Entries drawn from a collection
------------------------------------------------------------

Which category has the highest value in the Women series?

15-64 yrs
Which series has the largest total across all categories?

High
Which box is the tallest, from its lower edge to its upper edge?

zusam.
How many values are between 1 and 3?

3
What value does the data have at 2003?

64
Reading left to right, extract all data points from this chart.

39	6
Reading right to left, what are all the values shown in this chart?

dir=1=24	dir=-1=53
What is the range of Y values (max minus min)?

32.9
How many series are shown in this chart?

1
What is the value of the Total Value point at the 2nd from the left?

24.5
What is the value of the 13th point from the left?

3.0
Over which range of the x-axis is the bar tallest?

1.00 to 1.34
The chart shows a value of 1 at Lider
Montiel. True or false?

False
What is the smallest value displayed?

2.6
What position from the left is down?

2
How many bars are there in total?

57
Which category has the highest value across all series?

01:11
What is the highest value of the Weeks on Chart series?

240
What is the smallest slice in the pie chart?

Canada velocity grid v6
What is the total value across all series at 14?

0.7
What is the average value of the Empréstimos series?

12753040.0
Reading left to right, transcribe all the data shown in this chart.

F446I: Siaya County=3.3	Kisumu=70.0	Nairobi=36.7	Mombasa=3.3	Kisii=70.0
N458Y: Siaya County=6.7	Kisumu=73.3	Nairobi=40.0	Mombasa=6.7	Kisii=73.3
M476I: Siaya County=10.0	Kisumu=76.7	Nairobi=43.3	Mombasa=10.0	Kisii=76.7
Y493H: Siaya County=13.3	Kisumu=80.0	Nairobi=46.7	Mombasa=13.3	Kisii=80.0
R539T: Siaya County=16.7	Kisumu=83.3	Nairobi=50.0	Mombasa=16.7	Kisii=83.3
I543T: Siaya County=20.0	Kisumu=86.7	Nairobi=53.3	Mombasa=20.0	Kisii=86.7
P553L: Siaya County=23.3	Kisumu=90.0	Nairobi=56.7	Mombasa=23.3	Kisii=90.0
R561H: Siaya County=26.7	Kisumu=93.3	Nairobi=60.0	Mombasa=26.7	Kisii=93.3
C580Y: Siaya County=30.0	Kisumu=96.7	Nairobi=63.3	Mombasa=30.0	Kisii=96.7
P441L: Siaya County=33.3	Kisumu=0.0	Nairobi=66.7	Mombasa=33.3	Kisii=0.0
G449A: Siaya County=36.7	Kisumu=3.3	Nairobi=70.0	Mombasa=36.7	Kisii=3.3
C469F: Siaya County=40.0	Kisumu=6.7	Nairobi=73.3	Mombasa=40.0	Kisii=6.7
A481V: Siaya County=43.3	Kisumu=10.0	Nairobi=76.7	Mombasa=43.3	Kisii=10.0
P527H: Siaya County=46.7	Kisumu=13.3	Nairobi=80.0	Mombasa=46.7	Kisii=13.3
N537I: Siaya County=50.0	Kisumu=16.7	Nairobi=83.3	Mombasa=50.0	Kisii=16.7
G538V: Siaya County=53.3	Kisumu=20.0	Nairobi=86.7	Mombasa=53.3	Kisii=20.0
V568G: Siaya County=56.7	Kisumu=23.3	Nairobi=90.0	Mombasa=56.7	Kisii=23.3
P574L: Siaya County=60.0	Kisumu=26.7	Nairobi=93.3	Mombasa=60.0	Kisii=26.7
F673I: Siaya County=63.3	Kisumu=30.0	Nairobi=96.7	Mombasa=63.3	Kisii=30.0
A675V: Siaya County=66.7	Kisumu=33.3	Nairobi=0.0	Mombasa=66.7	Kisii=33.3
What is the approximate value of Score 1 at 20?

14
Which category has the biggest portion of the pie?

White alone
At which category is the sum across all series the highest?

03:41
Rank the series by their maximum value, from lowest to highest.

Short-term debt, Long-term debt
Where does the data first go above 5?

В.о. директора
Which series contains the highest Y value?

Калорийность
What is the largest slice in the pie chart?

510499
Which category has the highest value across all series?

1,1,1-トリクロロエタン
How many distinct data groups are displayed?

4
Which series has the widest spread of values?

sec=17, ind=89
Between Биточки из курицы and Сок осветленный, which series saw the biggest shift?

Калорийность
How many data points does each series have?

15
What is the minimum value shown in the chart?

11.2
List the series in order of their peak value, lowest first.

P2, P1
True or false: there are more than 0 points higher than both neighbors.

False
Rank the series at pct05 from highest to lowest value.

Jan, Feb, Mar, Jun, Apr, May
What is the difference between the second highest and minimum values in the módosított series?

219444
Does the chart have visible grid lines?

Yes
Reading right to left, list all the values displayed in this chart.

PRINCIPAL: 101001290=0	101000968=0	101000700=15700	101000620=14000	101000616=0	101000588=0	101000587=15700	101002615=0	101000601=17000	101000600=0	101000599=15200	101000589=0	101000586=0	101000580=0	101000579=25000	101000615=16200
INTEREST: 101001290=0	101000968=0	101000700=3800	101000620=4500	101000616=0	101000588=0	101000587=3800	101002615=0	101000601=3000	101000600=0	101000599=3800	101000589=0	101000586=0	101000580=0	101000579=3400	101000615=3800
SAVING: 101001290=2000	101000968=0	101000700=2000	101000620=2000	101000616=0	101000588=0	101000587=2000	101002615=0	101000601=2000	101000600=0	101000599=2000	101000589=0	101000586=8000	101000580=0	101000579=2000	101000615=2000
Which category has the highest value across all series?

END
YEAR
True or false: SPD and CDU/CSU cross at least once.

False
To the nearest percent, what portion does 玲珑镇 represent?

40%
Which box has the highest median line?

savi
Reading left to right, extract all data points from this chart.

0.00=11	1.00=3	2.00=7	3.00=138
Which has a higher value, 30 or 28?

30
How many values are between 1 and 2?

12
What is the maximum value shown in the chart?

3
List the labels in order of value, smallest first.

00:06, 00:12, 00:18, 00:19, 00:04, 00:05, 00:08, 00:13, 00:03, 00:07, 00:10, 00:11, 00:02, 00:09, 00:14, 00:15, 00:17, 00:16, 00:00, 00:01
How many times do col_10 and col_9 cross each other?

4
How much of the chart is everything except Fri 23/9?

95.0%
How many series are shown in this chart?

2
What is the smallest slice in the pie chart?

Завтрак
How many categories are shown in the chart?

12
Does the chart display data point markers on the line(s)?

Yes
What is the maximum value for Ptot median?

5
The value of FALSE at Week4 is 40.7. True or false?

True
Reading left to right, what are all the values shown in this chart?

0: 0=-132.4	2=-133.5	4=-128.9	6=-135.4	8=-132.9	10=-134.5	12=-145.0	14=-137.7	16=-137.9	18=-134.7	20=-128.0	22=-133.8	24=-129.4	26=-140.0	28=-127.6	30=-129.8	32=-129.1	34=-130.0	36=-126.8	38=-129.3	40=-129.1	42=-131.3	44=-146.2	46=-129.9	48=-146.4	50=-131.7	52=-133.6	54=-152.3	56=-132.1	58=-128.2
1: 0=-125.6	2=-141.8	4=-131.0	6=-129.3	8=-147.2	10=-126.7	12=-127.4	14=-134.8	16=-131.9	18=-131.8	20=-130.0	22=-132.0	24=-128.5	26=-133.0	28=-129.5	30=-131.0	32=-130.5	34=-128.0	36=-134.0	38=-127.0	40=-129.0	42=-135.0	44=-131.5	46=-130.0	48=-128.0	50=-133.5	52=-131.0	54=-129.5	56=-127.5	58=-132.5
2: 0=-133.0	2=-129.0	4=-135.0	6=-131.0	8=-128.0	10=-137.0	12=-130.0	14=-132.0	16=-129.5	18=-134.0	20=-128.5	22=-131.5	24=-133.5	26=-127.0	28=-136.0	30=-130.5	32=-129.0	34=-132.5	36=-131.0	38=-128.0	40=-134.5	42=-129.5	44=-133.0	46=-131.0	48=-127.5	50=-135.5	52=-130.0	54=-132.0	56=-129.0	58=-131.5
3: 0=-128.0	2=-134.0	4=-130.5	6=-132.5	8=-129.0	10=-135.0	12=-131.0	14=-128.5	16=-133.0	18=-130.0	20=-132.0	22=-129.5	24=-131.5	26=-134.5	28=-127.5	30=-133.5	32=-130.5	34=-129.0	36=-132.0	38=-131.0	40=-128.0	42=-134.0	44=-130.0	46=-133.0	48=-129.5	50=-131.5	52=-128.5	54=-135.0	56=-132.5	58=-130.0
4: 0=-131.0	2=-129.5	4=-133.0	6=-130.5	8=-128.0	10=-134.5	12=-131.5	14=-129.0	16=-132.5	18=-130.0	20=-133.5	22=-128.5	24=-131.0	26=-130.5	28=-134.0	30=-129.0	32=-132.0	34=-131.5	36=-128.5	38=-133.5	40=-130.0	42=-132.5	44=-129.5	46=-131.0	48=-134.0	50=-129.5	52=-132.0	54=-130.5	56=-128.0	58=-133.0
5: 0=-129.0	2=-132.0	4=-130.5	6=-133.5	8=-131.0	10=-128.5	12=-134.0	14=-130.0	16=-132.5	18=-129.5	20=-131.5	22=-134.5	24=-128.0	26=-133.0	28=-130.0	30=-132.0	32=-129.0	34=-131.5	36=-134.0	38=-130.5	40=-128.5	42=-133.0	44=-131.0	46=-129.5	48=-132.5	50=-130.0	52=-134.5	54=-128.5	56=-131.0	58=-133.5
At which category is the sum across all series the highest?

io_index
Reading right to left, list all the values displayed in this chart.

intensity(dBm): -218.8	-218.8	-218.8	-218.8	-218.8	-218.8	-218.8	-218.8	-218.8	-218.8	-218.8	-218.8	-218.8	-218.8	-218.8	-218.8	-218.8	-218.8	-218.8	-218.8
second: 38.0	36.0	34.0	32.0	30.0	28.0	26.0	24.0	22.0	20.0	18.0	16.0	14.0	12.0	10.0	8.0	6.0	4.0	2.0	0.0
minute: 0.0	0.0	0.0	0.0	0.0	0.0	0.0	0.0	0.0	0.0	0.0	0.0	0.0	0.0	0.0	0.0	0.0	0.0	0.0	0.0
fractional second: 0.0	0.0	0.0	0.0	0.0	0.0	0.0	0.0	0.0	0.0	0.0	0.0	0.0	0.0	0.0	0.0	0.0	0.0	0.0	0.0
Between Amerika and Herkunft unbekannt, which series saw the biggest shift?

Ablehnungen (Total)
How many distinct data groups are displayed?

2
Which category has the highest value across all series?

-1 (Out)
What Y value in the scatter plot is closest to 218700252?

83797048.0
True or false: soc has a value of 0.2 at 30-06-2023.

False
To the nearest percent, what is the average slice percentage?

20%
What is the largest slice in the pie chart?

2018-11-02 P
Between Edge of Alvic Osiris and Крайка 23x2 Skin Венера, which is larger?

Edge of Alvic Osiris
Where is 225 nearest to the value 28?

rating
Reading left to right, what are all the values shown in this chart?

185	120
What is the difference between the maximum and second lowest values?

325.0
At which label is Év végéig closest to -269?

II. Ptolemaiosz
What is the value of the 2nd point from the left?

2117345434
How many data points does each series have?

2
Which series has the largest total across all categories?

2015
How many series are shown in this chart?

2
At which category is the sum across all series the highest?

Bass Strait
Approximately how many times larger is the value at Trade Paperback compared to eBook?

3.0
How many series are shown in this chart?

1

------------------------------------------------------------

ASSIGNMENT:
Please show each line above that contains the word "lowest".

SOLUTION TO THIS PROBLEM:
Rank the series by their maximum value, from lowest to highest.
List the series in order of their peak value, lowest first.
Rank the series at pct05 from highest to lowest value.
What is the difference between the maximum and second lowest values?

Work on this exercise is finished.